Saturday, March 5, 2011

Life Is Hard

Someone I love so much is hurting today, and I wish there were something I could do to change that.  I have been out of touch with everyone in my life it feels for the past month at least because, well, life is hard.  I've said it to myself so many times, "life is just so hard."  Yes, it is.  I try to comfort myself with the familiar quote I've heard from somewhere that nothing worth doing is ever easy.

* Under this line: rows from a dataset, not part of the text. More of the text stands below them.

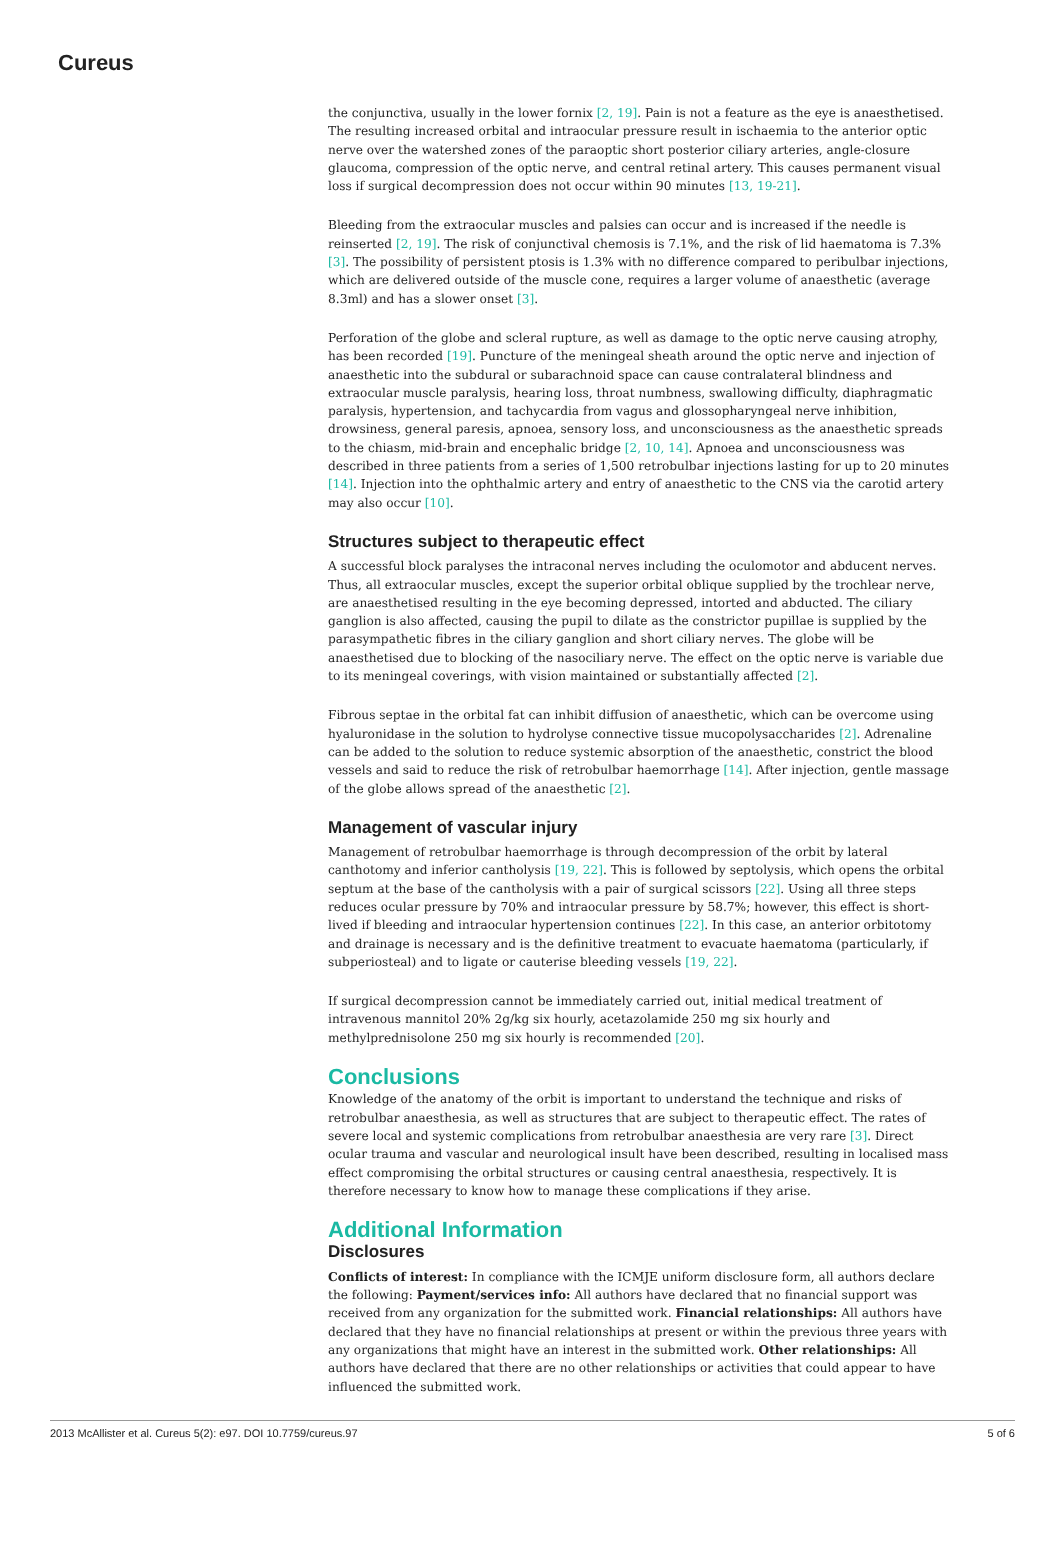Cureus
the conjunctiva, usually in the lower fornix [2, 19]. Pain is not a feature as the eye is anaesthetised. The resulting increased orbital and intraocular pressure result in ischaemia to the anterior optic nerve over the watershed zones of the paraoptic short posterior ciliary arteries, angle-closure glaucoma, compression of the optic nerve, and central retinal artery. This causes permanent visual loss if surgical decompression does not occur within 90 minutes [13, 19-21].
Bleeding from the extraocular muscles and palsies can occur and is increased if the needle is reinserted [2, 19]. The risk of conjunctival chemosis is 7.1%, and the risk of lid haematoma is 7.3% [3]. The possibility of persistent ptosis is 1.3% with no difference compared to peribulbar injections, which are delivered outside of the muscle cone, requires a larger volume of anaesthetic (average 8.3ml) and has a slower onset [3].
Perforation of the globe and scleral rupture, as well as damage to the optic nerve causing atrophy, has been recorded [19]. Puncture of the meningeal sheath around the optic nerve and injection of anaesthetic into the subdural or subarachnoid space can cause contralateral blindness and extraocular muscle paralysis, hearing loss, throat numbness, swallowing difficulty, diaphragmatic paralysis, hypertension, and tachycardia from vagus and glossopharyngeal nerve inhibition, drowsiness, general paresis, apnoea, sensory loss, and unconsciousness as the anaesthetic spreads to the chiasm, mid-brain and encephalic bridge [2, 10, 14]. Apnoea and unconsciousness was described in three patients from a series of 1,500 retrobulbar injections lasting for up to 20 minutes [14]. Injection into the ophthalmic artery and entry of anaesthetic to the CNS via the carotid artery may also occur [10].
Structures subject to therapeutic effect
A successful block paralyses the intraconal nerves including the oculomotor and abducent nerves. Thus, all extraocular muscles, except the superior orbital oblique supplied by the trochlear nerve, are anaesthetised resulting in the eye becoming depressed, intorted and abducted. The ciliary ganglion is also affected, causing the pupil to dilate as the constrictor pupillae is supplied by the parasympathetic fibres in the ciliary ganglion and short ciliary nerves. The globe will be anaesthetised due to blocking of the nasociliary nerve. The effect on the optic nerve is variable due to its meningeal coverings, with vision maintained or substantially affected [2].
Fibrous septae in the orbital fat can inhibit diffusion of anaesthetic, which can be overcome using hyaluronidase in the solution to hydrolyse connective tissue mucopolysaccharides [2]. Adrenaline can be added to the solution to reduce systemic absorption of the anaesthetic, constrict the blood vessels and said to reduce the risk of retrobulbar haemorrhage [14]. After injection, gentle massage of the globe allows spread of the anaesthetic [2].
Management of vascular injury
Management of retrobulbar haemorrhage is through decompression of the orbit by lateral canthotomy and inferior cantholysis [19, 22]. This is followed by septolysis, which opens the orbital septum at the base of the cantholysis with a pair of surgical scissors [22]. Using all three steps reduces ocular pressure by 70% and intraocular pressure by 58.7%; however, this effect is short-lived if bleeding and intraocular hypertension continues [22]. In this case, an anterior orbitotomy and drainage is necessary and is the definitive treatment to evacuate haematoma (particularly, if subperiosteal) and to ligate or cauterise bleeding vessels [19, 22].
If surgical decompression cannot be immediately carried out, initial medical treatment of intravenous mannitol 20% 2g/kg six hourly, acetazolamide 250 mg six hourly and methylprednisolone 250 mg six hourly is recommended [20].
Conclusions
Knowledge of the anatomy of the orbit is important to understand the technique and risks of retrobulbar anaesthesia, as well as structures that are subject to therapeutic effect. The rates of severe local and systemic complications from retrobulbar anaesthesia are very rare [3]. Direct ocular trauma and vascular and neurological insult have been described, resulting in localised mass effect compromising the orbital structures or causing central anaesthesia, respectively. It is therefore necessary to know how to manage these complications if they arise.
Additional Information
Disclosures
Conflicts of interest: In compliance with the ICMJE uniform disclosure form, all authors declare the following: Payment/services info: All authors have declared that no financial support was received from any organization for the submitted work. Financial relationships: All authors have declared that they have no financial relationships at present or within the previous three years with any organizations that might have an interest in the submitted work. Other relationships: All authors have declared that there are no other relationships or activities that could appear to have influenced the submitted work.
2013 McAllister et al. Cureus 5(2): e97. DOI 10.7759/cureus.97 5 of 6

Is it March already?  I am chastising myself a bit for having ignored my blog for so long.  I wasn't going to do that!  Let life get in the way, or lose momentum.  So here I go again.  I am starting, it feels from scratch, but not really.  I realized tonight I just have to get something down and the rest will come; the momentum will return.  It's hard to be so positive sometimes, yet it's critical for my survival; otherwise, the depression will creep back in, kind of like "The Blob".

Have you seen "Black Swan"?  Here's the thing I love about movies like this and especially books:  you can believe whatever you want about the story, the ending.  I won't spoil it for you if you haven't seen it, but my interpretation of the ending seems to be the least popular; that is, I am in the minority - so far I haven't gotten anyone to agree with me.  That's okay.  That's the beauty of art, and even if the creator of that art has a definite, decided explanation of what it means, I can still believe inside that there is something else to it.

I guess what I'm saying, maybe what this post is all about, is that interpretation is everything.